Who Am I to You?
I don’t usually open my laptop on the bus. The M15 Select, though a generally pleasant ride and good people-watching opportunity, has few seats that will comfortably contain a human, their laptop, and the involuntary sway of elbows that keeps in time with their clicking fingers. Besides that, typing on a laptop, on a crowded bus at 5:00 on a just-the-right kind of hot Friday, is intimidating. I feel more deeply exposed every time I catch a wandering eye land on my unpainted nails. I wonder if they are hypothesizing, imagining what sentences are forming on the page. And if they are, if the middle-aged woman in the pink dress sitting behind me whispers to her husband, “I am just positive she is writing a post for a blog about everything but love in your twenties," I want desperately to know what gave her that impression, and me away.
It is unreasonable to assume that everyone you meet will create and maintain the same opinion of you. My best friend has seen me crying on a cold-tiled kitchen floor at midnight and lying through my teeth on the wrong side of a high school fence, but she has never seen me talk about Adrienne Rich for 10 minutes. Simultaneously, thirty people, probably all now at four-year universities I couldn’t know the names of, know me only for that.
I fear this lack of continuity.
On the last day of my second semester of college in the city, I met up with some friends a couple of hours before class, in the hallway turned journalism student lounge we camped out in all year. The four of us talked of our plans for the summer and gory cartoons about cute animals with extremely bad luck, and everything seemed to be (between us) just as it had been since we’d met in a shared class the semester before. We spent over ten hours every week together— working on the student newspaper and class assignments, eating Thai food and making deli runs in between— and it made me feel like I knew the faces sitting across from me pretty well. I think that the same must have been true for them, because nothing else can explain the expression that washed over their familiar features when I accepted their offer to share a joint. Watching their eyes widen and their lips curl slightly upward, I realized that yes is the last answer any of them expected when they stealthily slipped me the clear plastic container. We smoked the whole thing just a few blocks from campus, and less than an hour later my friends and I were confusing languages we spoke for ones we did not.
I am somebody different to everyone who knows me. Because I work so tirelessly to make my every decision a reflection of both who I am and who I want to be, it is strange and sometimes frustrating to acknowledge that so many of the decisions that define me exist solely in an invisible dictionary that only I can read from cover to cover. And I can’t help but wonder, is it possible for another person to truly know us?
Nagel would say no.
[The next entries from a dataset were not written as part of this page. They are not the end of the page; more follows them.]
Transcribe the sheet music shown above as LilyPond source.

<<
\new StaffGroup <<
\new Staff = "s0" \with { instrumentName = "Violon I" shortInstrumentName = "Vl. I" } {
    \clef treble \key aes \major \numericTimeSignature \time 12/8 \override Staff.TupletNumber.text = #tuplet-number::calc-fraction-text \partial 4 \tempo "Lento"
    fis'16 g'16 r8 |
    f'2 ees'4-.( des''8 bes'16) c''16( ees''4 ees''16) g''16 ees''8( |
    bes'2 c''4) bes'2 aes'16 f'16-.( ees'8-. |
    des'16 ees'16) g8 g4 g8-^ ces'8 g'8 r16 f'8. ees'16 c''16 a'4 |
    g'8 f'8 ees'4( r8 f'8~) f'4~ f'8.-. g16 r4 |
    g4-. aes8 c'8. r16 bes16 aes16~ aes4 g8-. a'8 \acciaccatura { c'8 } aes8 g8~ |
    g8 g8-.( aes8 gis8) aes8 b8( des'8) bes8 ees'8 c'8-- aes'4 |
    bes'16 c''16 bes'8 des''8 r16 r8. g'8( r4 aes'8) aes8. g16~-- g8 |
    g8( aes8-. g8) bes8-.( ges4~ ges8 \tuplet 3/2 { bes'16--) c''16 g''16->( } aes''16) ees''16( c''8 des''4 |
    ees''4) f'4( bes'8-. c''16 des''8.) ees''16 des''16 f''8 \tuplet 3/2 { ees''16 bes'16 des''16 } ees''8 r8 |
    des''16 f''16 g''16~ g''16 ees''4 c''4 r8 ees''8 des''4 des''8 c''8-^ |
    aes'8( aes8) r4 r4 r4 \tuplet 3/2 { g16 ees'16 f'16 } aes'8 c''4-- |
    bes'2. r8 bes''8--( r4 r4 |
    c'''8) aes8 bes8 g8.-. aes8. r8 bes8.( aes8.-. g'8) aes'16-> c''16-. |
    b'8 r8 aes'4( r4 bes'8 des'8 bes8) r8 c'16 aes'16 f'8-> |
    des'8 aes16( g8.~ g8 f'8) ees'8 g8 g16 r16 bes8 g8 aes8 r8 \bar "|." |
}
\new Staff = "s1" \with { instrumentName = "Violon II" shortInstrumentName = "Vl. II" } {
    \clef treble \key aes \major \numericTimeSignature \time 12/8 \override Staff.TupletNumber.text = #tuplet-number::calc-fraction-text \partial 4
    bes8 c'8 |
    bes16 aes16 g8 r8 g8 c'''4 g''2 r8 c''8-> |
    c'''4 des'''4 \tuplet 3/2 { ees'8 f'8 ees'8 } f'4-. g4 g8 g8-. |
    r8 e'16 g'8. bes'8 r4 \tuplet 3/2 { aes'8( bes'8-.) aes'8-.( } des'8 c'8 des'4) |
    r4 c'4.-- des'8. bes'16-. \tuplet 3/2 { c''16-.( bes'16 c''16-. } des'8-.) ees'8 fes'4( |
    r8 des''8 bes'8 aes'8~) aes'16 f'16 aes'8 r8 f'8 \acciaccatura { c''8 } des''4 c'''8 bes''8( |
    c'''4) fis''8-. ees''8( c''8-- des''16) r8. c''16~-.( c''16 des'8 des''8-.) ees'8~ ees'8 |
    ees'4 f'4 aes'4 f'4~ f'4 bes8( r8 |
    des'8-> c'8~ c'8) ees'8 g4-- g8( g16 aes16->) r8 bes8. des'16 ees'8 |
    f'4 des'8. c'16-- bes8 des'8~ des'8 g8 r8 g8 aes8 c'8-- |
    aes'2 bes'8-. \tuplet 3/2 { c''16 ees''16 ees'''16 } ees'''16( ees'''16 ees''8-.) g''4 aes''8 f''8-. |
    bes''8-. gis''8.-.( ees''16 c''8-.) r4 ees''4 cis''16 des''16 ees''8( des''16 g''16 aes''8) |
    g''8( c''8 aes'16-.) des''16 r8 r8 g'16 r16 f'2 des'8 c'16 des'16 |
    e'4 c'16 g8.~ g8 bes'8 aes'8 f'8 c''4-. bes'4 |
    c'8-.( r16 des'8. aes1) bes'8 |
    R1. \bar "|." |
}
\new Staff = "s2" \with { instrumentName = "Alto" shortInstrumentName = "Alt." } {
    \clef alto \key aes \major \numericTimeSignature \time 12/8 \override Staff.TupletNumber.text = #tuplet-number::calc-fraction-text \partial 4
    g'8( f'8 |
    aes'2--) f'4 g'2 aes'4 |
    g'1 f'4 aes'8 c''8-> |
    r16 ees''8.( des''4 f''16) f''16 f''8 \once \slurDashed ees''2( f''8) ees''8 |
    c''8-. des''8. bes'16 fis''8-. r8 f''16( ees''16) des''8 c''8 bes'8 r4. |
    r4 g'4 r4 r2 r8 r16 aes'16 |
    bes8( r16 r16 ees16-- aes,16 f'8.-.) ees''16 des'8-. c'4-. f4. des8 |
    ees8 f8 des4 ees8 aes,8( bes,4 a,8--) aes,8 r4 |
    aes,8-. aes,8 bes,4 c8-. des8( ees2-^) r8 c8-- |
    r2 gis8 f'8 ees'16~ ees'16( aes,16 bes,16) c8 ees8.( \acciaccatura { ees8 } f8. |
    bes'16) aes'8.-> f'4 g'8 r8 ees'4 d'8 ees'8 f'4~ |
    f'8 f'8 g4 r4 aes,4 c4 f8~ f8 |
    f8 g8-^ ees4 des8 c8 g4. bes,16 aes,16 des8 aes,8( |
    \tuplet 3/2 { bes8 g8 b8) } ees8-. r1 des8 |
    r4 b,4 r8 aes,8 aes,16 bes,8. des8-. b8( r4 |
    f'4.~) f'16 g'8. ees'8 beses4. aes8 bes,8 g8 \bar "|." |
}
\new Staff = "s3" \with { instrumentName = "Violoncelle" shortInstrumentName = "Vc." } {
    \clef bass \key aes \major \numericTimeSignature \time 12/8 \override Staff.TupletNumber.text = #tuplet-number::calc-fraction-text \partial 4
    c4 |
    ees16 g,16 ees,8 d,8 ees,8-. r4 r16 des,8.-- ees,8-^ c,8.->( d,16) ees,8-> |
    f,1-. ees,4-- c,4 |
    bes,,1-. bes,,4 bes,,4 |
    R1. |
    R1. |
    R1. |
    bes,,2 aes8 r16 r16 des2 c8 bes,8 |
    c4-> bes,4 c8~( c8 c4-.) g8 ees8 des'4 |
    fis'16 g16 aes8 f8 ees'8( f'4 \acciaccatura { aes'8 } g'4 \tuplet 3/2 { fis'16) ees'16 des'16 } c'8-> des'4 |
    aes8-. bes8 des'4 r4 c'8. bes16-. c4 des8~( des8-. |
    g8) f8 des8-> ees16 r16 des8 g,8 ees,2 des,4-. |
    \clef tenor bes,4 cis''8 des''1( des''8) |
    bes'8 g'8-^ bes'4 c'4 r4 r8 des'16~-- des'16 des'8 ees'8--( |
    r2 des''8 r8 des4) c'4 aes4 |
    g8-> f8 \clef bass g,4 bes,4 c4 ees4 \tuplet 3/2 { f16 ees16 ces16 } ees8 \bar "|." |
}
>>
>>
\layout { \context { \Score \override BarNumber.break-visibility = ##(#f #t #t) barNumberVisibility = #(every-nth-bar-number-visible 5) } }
And though I found that his arguments felt true in my community college philosophy class, I want now to be able to forget them. I want to believe that being incapable of knowing what it is like to be a bat does not render me incapable of knowing what it is like to be any of the people I love.
I am sitting alone at a restaurant that is much too nice for my cocktail-serving salary at the corner of E 10th Street and University, and a young girl in a tie-dyed shirt just took a seat in the chair across from me. She tells me that she is selling Oreos for charity. I buy two with a five-dollar bill I found stuffed in the embarrassingly cluttered zipper pocket of my bag and ask, “How are you doing today?” She answers-- “Good”-- without looking up from her box of pre-packaged cookies that is now missing two, then sits with me in silence for another minute. Just minutes after I put my prayer to writing— “Please let that damned Nagel be wrong”— something orchestrated a scene that forced me to remember why I believed him so many years ago.
I have an inexplicable urge now, bubbling inside of me, to ask the server of few words that poured my wine if he believes that anybody truly knows him. I would ask the two girls instagram-storying aesthetically pleasing images of their (admittedly) gorgeous meal to their (probably) tens of thousands of followers, but I am stopped by the rules of interactions with strangers, which strictly prohibit asking deep questions to two friends sharing a meal. But I feel like this train of thought requires external input.
I have work in an hour, am just halfway through my second glass of sauvignon blanc, and I wonder about how to conclude this post. Am I overthinking? Isn’t it special that we can be ourselves and a thousand different people at precisely the same moment? To my friends and acquaintances and anyone who has the mind and guts to ask, I would say yes without hesitation. I would tell them that it is a beautiful thing, to have every part of yourself canonized in somebody else’s mental little black book. And I would make this declaration, not because I want to believe it, but because a part of me does-- even as I sit alone at this restaurant, unsuccessfully wishing that everyone could know me the way that I do.